While Mexico has dismantled many of the legal impediments to gender parity, Nigerian women must still weather a painful ordeal of religious fundamentalism and regressive cultural mores. In the predominantly Muslim north, ultra-conservative interpretations of Islamic doctrine are often weaponized to confine women to rigidly subordinate roles, denying them autonomy over their bodies, lives, and ambitions. Even in the largely Christian South, the corrosive remnants of patriarchal traditions linger, their tentacles constricting the ascent of women into leadership positions across all strata of society – from politics and business to academia and beyond.
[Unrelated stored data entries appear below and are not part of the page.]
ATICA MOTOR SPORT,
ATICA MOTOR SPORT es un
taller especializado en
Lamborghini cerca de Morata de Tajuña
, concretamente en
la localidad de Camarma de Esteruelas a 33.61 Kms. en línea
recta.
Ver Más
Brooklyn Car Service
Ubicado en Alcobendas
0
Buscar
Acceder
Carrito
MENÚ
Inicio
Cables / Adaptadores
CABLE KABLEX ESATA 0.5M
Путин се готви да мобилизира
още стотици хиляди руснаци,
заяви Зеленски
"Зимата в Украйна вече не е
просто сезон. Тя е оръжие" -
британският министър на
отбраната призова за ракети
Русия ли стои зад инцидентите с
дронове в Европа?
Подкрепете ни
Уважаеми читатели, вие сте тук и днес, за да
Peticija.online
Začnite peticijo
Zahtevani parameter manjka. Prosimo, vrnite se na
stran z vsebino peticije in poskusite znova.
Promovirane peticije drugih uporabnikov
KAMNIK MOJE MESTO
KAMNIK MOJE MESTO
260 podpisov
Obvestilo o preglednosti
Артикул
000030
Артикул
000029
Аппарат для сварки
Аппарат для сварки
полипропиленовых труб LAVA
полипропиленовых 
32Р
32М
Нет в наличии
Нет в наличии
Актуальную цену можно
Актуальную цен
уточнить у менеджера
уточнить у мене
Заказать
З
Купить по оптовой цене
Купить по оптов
Yet, for every regressive force, an equally powerful counter-movement is amassing. At the grassroots level, pioneering initiatives are emerging to educate, empower, and elevate Nigerian women, fostering a resilient new generation unwilling to accept the antiquated confines of gender norms. Education rates among Nigerian females are rising, encouraging a wave of brilliant minds previously suppressed by the weight of systemic disadvantages. A youthful awakening stereotyped by revolutionalized extrospection, promises a courageous movement challenging the insidious biases that have calcified the status quo.
The courageous spirit embodied by women like Ojei Princess, who outfaced patriarchy’s hostilities to etch her name onto the presidential ballot, has catalyzed this budding revolution. Her mere presence in an arena once considered an exclusive male bastion has become an exemplary, yet hopeful assurance of admirable possibilities for Nigerian women.

The Nigerian feminist icon, Chimamanda Adichie, writes,

“We cannot always bend the world into shapes that we want, but we can try. We can make a real and true and concerted effort.”

Nigeria’s corrupt sociocultural, religious, and political institutions may pose direct complexities and challenges for women competent and eager to take up representative positions in government, but they must never fail to try. We are in an era of defined societal handicaps: religious extremism, cultural misogyny, institutional inertia, and the dominating interests of men desperately clinging to a fading patriarchal order. But with every dismantled patriarchal norm, Nigerian society inches closer towards an inclusive, equitable future. Mexican citizens have exposed a path, we can similarly tour.